Het zegt je misschien nog weinig, maar de gemiddelde bankier krijgt klamme handjes van de afkorting PSD2. Toegegeven, een wat saaie afkorting ... maar de Europese invoering van de ‘Payment Service Directive’ kan grote gevolgen hebben. Niet alleen voor banken, ook de consument zal er veel van merken.

Bankgegevens delen

Wat gaat er veranderen? Banken zijn vanaf volgend jaar verplicht om informatie over je transacties te delen met derde partijen, mits je daar toestemming voor hebt gegeven. Consumenten kunnen toestemming geven voor eenmalig of continu gebruik. Financiële instellingen zijn verplicht om de informatie kosteloos beschikbaar te stellen aan derden. De invoering van de nieuwe regels is vertraagd, maar verwacht wordt dat ze in januari 2019 alsnog van kracht worden (de Nederlandse Bank kon desgevraagd geen exacte datum geven).

De invoering van PSD2 kan grote gevolgen hebben. Het maakt allerlei nieuwe diensten mogelijk, bijvoorbeeld websites die financiële informatie bundelen. Door in te loggen op zo’n site, ziet de consument in één oogopslag hoe hij er financieel voor staat. De websites kunnen zelfs de financiële handel en wandel van consumenten analyseren en adviezen geven. Stel dat iemand ruimte heeft om te sparen? Met een druk op de knop krijgt hij een voorstel van de bank met de hoogste rente.

Kritiek

Er is veel kritiek op de plannen. Privacy-activisten verwijzen naar de dagelijkse praktijk van Facebook waar het mogelijk is om diensten te koppelen. Verbind een sport-app zoals Runkeeper met het sociale netwerk en je vrienden krijgen te horen hoe snel je laatste rondje was. Maar die informatie wordt ook gedeeld met commerciële partijen. Bij het maken van een koppeling is vaak niet duidelijk welke gegevens er precies worden gedeeld en met wie. Bovendien vergeten veel mensen na verloop van tijd dat zo’n koppeling bestaat, terwijl die wel actief blijft.

©CIDimport

“Ook bij PSD2 is er het risico dat consumenten niet goed weten wat er met de informatie gebeurt,” zegt directeur Jaap-Henk Hoepman van het Privacy & Identity Lab. Dat websites eerst een vergunning moeten hebben voordat ze een koppeling mogen maken, met banken stelt Hoepman niet gerust. “Zo’n vergunning mag in ieder Europees land zijn afgegeven. Het land dat de vergunning verleent, is verantwoordelijk voor de handhaving. Niet iedere Europese lidstaat zal even strikt zijn bij de controle.”

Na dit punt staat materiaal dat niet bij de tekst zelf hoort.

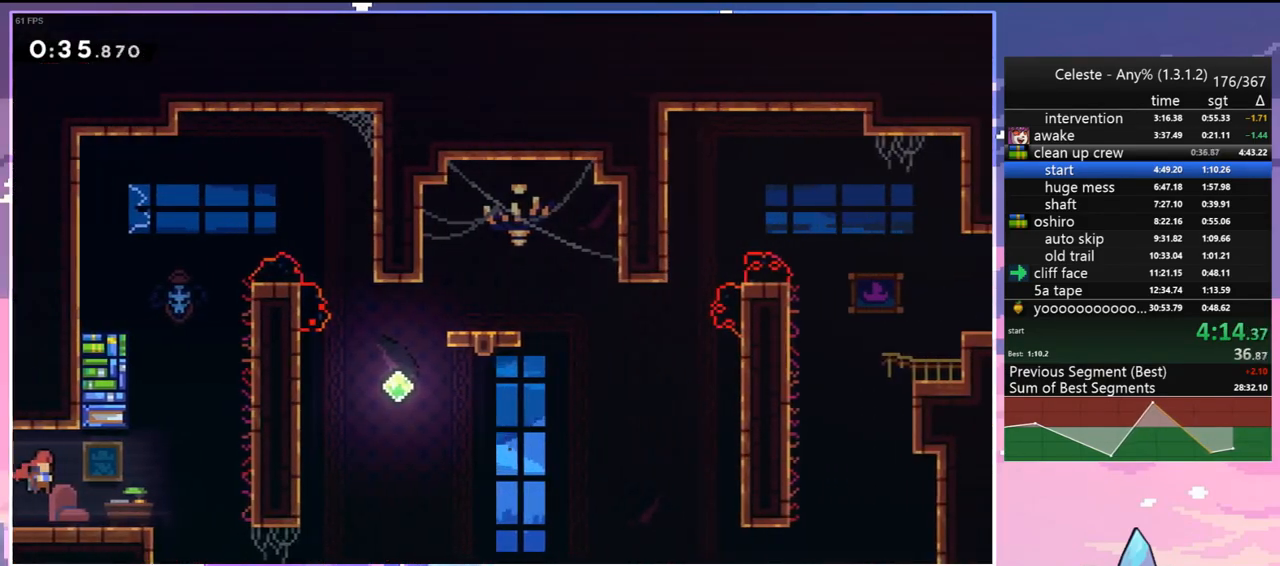
{"keys": ["dash", "up"], "events": [[400, "up", "down"], [450, "dash", "down"], [450, "right", "up"]]}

PSD2 is een Europees initiatief. “Het doel is om concurrentie te bevorderen”, legt Erik Driessen van The Moneyer uit. Zijn bedrijf ontwikkelt een digitaal kasboekje. Precies het soort diensten waar Europa op uit is, want volgens de Europese Commissie zijn banken op dit moment niet innovatief genoeg. De nieuwe regels moeten zogeheten fintech-bedrijven ertoe aansporen om vernieuwende diensten te ontwikkelen. Hoewel de nieuwe regels nog niet zijn ingevoerd, toont The Moneyer nu al informatie over bankrekeningen, creditcards, PayPal en pensioen. Driessen: “Als PSD2 er is, wordt het allemaal een stuk makkelijker.”

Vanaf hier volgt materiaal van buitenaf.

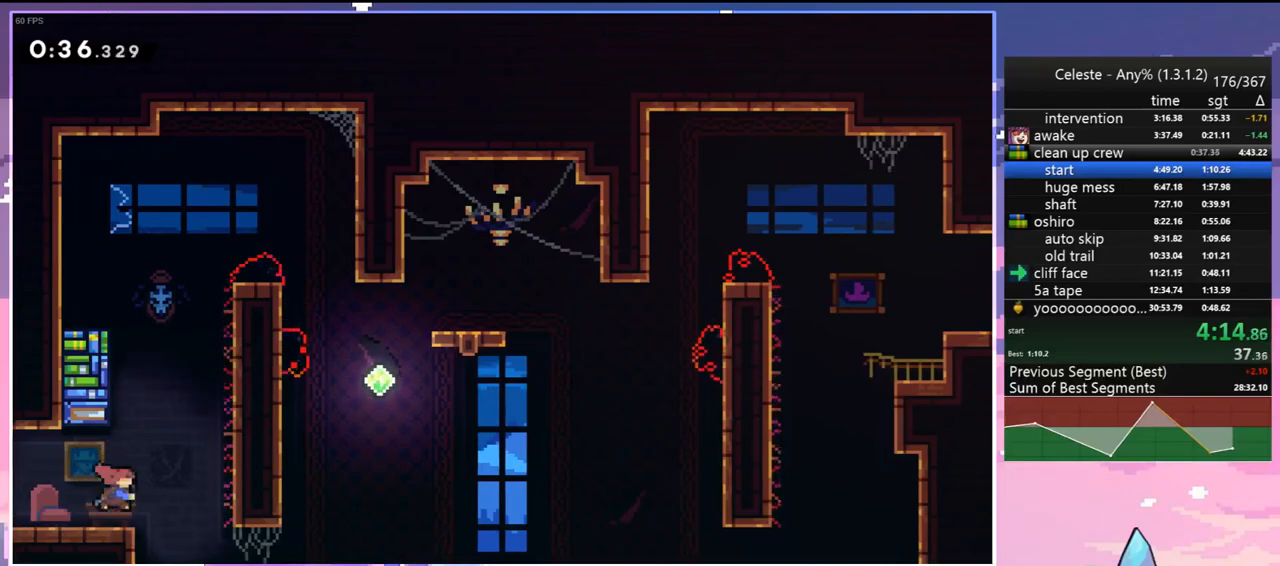
{"keys": ["down", "right"], "events": [[233, "jump", "down"], [233, "right", "down"], [283, "dash", "up"], [333, "up", "up"], [467, "down", "down"], [467, "jump", "up"]]}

Meerdere financiële dashboards 

The Moneyer is niet het enige bedrijf dat een digitaal kasboekje ontwikkelt voor consumenten. Ook Cashflow Online en AFAS Personal zijn voorbeelden. Ze tonen actuele saldo’s van je bankrekeningen en brengen automatisch in kaart waar je geld heen gaat.

Bij sommige aanbieders kun je zelfs je uitgaven vergelijken met andere gebruikers. Zo weet je snel of je meer dan gemiddeld geld uitgeeft aan bijvoorbeeld vakantie, energie of boodschappen. Overigens heeft The Moneyer niet alleen een site gericht op consumenten. Het bedrijf ontwikkelt ook vergelijkbare diensten in opdracht van banken en andere financiële instellingen.

©CIDimport

Omslachtig

Het enthousiasme van Driessen over de nieuwe bankregels is begrijpelijk. De dienst moet nu op omslachtige wijze banktransacties importeren. “Wij vragen klanten een speciale browserplug-in te installeren, waarna ze bij de bank kunnen inloggen om de gegevens over te hevelen. Om de informatie actueel te houden, moet iemand regelmatig inloggen bij de bank”, vertelt Driessen. “Met PSD2 volstaat een eenmalige koppeling, waarna de informatie automatisch actueel blijft.”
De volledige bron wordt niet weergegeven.